### WHAT THIS TASK INVOLVES
Set the records down again in full, with every word kept.
Top of EXERCISE MATERIALS
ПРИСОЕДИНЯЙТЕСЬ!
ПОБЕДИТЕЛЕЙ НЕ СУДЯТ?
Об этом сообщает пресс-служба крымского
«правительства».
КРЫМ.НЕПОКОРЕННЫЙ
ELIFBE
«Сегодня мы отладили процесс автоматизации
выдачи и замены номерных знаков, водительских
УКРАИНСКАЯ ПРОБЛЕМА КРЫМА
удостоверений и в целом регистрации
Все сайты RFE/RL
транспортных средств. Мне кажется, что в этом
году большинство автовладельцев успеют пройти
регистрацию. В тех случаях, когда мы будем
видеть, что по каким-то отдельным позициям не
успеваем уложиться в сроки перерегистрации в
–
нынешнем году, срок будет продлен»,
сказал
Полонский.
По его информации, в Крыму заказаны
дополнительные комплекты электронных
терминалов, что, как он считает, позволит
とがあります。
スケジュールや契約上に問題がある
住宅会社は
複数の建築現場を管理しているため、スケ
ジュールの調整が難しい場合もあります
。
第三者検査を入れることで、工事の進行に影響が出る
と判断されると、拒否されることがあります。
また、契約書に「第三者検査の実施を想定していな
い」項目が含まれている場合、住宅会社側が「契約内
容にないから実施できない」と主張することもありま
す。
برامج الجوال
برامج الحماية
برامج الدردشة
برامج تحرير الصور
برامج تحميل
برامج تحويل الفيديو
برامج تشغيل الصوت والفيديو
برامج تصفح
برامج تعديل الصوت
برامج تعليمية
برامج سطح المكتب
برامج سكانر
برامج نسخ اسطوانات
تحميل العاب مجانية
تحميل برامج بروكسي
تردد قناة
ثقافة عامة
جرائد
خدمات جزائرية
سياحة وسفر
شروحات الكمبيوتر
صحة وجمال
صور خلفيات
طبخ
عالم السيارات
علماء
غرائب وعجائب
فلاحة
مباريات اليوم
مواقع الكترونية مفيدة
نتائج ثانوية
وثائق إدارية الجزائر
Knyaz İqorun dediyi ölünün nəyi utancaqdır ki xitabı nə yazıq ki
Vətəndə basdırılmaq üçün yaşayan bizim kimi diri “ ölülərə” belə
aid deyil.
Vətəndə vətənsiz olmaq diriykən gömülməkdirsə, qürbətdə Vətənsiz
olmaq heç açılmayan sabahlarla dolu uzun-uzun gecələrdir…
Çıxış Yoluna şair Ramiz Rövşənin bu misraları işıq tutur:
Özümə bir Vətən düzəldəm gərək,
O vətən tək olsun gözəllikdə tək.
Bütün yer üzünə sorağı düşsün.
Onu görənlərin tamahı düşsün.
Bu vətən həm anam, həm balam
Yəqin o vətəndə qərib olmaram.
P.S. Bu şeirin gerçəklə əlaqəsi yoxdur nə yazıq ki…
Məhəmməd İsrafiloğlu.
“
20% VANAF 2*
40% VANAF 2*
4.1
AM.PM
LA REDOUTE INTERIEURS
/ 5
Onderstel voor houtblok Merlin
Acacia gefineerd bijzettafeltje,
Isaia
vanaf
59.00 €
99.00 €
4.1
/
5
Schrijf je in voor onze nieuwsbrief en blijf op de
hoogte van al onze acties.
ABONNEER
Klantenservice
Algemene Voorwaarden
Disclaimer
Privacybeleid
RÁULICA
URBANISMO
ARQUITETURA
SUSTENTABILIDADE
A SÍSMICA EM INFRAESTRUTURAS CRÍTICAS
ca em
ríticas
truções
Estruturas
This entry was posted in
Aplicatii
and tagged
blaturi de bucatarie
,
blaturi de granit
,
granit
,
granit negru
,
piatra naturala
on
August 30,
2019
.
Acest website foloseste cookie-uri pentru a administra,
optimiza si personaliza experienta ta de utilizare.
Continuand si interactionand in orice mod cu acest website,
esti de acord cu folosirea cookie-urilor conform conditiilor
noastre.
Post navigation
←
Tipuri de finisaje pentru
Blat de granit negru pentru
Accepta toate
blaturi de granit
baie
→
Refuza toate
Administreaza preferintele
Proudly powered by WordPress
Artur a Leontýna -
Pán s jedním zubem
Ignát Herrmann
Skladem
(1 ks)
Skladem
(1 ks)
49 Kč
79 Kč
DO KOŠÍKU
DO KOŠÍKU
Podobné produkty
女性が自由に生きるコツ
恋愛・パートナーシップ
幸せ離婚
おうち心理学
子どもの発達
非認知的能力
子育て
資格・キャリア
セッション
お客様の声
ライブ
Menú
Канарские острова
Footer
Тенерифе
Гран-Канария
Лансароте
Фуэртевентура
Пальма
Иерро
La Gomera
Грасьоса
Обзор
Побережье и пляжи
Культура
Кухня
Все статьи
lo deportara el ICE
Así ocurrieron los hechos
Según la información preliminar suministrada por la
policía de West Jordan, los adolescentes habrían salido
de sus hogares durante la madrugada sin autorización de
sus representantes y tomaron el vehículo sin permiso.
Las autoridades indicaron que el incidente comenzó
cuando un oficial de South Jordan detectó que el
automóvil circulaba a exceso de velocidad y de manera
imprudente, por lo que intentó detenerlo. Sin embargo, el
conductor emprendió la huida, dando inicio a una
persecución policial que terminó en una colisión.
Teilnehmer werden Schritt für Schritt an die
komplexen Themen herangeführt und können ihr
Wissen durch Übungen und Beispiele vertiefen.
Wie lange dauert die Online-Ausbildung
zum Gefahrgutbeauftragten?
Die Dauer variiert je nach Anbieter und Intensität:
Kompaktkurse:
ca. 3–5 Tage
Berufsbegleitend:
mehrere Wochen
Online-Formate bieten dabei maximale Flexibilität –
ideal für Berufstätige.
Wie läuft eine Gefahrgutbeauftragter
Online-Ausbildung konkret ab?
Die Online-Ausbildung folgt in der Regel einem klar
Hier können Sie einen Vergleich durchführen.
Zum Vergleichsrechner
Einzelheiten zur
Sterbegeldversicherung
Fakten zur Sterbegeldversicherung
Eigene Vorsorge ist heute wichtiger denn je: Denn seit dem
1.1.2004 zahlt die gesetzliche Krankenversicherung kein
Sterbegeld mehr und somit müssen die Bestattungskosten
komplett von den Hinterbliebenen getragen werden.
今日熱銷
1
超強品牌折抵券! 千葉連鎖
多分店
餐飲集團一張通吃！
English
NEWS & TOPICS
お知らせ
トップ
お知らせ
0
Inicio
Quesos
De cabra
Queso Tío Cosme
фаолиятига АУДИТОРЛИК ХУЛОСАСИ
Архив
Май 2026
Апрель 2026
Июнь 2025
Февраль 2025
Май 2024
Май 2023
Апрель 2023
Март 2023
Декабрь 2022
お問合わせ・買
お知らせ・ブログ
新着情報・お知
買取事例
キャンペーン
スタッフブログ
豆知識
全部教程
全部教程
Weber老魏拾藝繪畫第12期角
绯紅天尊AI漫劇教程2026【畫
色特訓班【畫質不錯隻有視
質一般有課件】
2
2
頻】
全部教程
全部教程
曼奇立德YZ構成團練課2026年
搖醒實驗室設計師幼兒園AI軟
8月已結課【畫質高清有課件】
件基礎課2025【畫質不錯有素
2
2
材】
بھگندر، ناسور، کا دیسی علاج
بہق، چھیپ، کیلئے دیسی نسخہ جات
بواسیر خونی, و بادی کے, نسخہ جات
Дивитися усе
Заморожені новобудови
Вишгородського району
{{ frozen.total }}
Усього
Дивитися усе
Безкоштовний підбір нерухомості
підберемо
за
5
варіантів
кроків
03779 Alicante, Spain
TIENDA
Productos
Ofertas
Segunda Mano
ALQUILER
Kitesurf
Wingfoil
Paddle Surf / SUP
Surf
Bottom of EXERCISE MATERIALS
### REPLY TO THE EXERCISE
ПРИСОЕДИНЯЙТЕСЬ!
ПОБЕДИТЕЛЕЙ НЕ СУДЯТ?
Об этом сообщает пресс-служба крымского
«правительства».
КРЫМ.НЕПОКОРЕННЫЙ
ELIFBE
«Сегодня мы отладили процесс автоматизации
выдачи и замены номерных знаков, водительских
УКРАИНСКАЯ ПРОБЛЕМА КРЫМА
удостоверений и в целом регистрации
Все сайты RFE/RL
транспортных средств. Мне кажется, что в этом
году большинство автовладельцев успеют пройти
регистрацию. В тех случаях, когда мы будем
видеть, что по каким-то отдельным позициям не
успеваем уложиться в сроки перерегистрации в
–
нынешнем году, срок будет продлен»,
сказал
Полонский.
По его информации, в Крыму заказаны
дополнительные комплекты электронных
терминалов, что, как он считает, позволит
とがあります。
スケジュールや契約上に問題がある
住宅会社は
複数の建築現場を管理しているため、スケ
ジュールの調整が難しい場合もあります
。
第三者検査を入れることで、工事の進行に影響が出る
と判断されると、拒否されることがあります。
また、契約書に「第三者検査の実施を想定していな
い」項目が含まれている場合、住宅会社側が「契約内
容にないから実施できない」と主張することもありま
す。
برامج الجوال
برامج الحماية
برامج الدردشة
برامج تحرير الصور
برامج تحميل
برامج تحويل الفيديو
برامج تشغيل الصوت والفيديو
برامج تصفح
برامج تعديل الصوت
برامج تعليمية
برامج سطح المكتب
برامج سكانر
برامج نسخ اسطوانات
تحميل العاب مجانية
تحميل برامج بروكسي
تردد قناة
ثقافة عامة
جرائد
خدمات جزائرية
سياحة وسفر
شروحات الكمبيوتر
صحة وجمال
صور خلفيات
طبخ
عالم السيارات
علماء
غرائب وعجائب
فلاحة
مباريات اليوم
مواقع الكترونية مفيدة
نتائج ثانوية
وثائق إدارية الجزائر
Knyaz İqorun dediyi ölünün nəyi utancaqdır ki xitabı nə yazıq ki
Vətəndə basdırılmaq üçün yaşayan bizim kimi diri “ ölülərə” belə
aid deyil.
Vətəndə vətənsiz olmaq diriykən gömülməkdirsə, qürbətdə Vətənsiz
olmaq heç açılmayan sabahlarla dolu uzun-uzun gecələrdir…
Çıxış Yoluna şair Ramiz Rövşənin bu misraları işıq tutur:
Özümə bir Vətən düzəldəm gərək,
O vətən tək olsun gözəllikdə tək.
Bütün yer üzünə sorağı düşsün.
Onu görənlərin tamahı düşsün.
Bu vətən həm anam, həm balam
Yəqin o vətəndə qərib olmaram.
P.S. Bu şeirin gerçəklə əlaqəsi yoxdur nə yazıq ki…
Məhəmməd İsrafiloğlu.
“
20% VANAF 2*
40% VANAF 2*
4.1
AM.PM
LA REDOUTE INTERIEURS
/ 5
Onderstel voor houtblok Merlin
Acacia gefineerd bijzettafeltje,
Isaia
vanaf
59.00 €
99.00 €
4.1
/
5
Schrijf je in voor onze nieuwsbrief en blijf op de
hoogte van al onze acties.
ABONNEER
Klantenservice
Algemene Voorwaarden
Disclaimer
Privacybeleid
RÁULICA
URBANISMO
ARQUITETURA
SUSTENTABILIDADE
A SÍSMICA EM INFRAESTRUTURAS CRÍTICAS
ca em
ríticas
truções
Estruturas
This entry was posted in
Aplicatii
and tagged
blaturi de bucatarie
,
blaturi de granit
,
granit
,
granit negru
,
piatra naturala
on
August 30,
2019
.
Acest website foloseste cookie-uri pentru a administra,
optimiza si personaliza experienta ta de utilizare.
Continuand si interactionand in orice mod cu acest website,
esti de acord cu folosirea cookie-urilor conform conditiilor
noastre.
Post navigation
←
Tipuri de finisaje pentru
Blat de granit negru pentru
Accepta toate
blaturi de granit
baie
→
Refuza toate
Administreaza preferintele
Proudly powered by WordPress
Artur a Leontýna -
Pán s jedním zubem
Ignát Herrmann
Skladem
(1 ks)
Skladem
(1 ks)
49 Kč
79 Kč
DO KOŠÍKU
DO KOŠÍKU
Podobné produkty
女性が自由に生きるコツ
恋愛・パートナーシップ
幸せ離婚
おうち心理学
子どもの発達
非認知的能力
子育て
資格・キャリア
セッション
お客様の声
ライブ
Menú
Канарские острова
Footer
Тенерифе
Гран-Канария
Лансароте
Фуэртевентура
Пальма
Иерро
La Gomera
Грасьоса
Обзор
Побережье и пляжи
Культура
Кухня
Все статьи
lo deportara el ICE
Así ocurrieron los hechos
Según la información preliminar suministrada por la
policía de West Jordan, los adolescentes habrían salido
de sus hogares durante la madrugada sin autorización de
sus representantes y tomaron el vehículo sin permiso.
Las autoridades indicaron que el incidente comenzó
cuando un oficial de South Jordan detectó que el
automóvil circulaba a exceso de velocidad y de manera
imprudente, por lo que intentó detenerlo. Sin embargo, el
conductor emprendió la huida, dando inicio a una
persecución policial que terminó en una colisión.
Teilnehmer werden Schritt für Schritt an die
komplexen Themen herangeführt und können ihr
Wissen durch Übungen und Beispiele vertiefen.
Wie lange dauert die Online-Ausbildung
zum Gefahrgutbeauftragten?
Die Dauer variiert je nach Anbieter und Intensität:
Kompaktkurse:
ca. 3–5 Tage
Berufsbegleitend:
mehrere Wochen
Online-Formate bieten dabei maximale Flexibilität –
ideal für Berufstätige.
Wie läuft eine Gefahrgutbeauftragter
Online-Ausbildung konkret ab?
Die Online-Ausbildung folgt in der Regel einem klar
Hier können Sie einen Vergleich durchführen.
Zum Vergleichsrechner
Einzelheiten zur
Sterbegeldversicherung
Fakten zur Sterbegeldversicherung
Eigene Vorsorge ist heute wichtiger denn je: Denn seit dem
1.1.2004 zahlt die gesetzliche Krankenversicherung kein
Sterbegeld mehr und somit müssen die Bestattungskosten
komplett von den Hinterbliebenen getragen werden.
今日熱銷
1
超強品牌折抵券! 千葉連鎖
多分店
餐飲集團一張通吃！
English
NEWS & TOPICS
お知らせ
トップ
お知らせ
0
Inicio
Quesos
De cabra
Queso Tío Cosme
фаолиятига АУДИТОРЛИК ХУЛОСАСИ
Архив
Май 2026
Апрель 2026
Июнь 2025
Февраль 2025
Май 2024
Май 2023
Апрель 2023
Март 2023
Декабрь 2022
お問合わせ・買
お知らせ・ブログ
新着情報・お知
買取事例
キャンペーン
スタッフブログ
豆知識
全部教程
全部教程
Weber老魏拾藝繪畫第12期角
绯紅天尊AI漫劇教程2026【畫
色特訓班【畫質不錯隻有視
質一般有課件】
2
2
頻】
全部教程
全部教程
曼奇立德YZ構成團練課2026年
搖醒實驗室設計師幼兒園AI軟
8月已結課【畫質高清有課件】
件基礎課2025【畫質不錯有素
2
2
材】
بھگندر، ناسور، کا دیسی علاج
بہق، چھیپ، کیلئے دیسی نسخہ جات
بواسیر خونی, و بادی کے, نسخہ جات
Дивитися усе
Заморожені новобудови
Вишгородського району
{{ frozen.total }}
Усього
Дивитися усе
Безкоштовний підбір нерухомості
підберемо
за
5
варіантів
кроків
03779 Alicante, Spain
TIENDA
Productos
Ofertas
Segunda Mano
ALQUILER
Kitesurf
Wingfoil
Paddle Surf / SUP
Surf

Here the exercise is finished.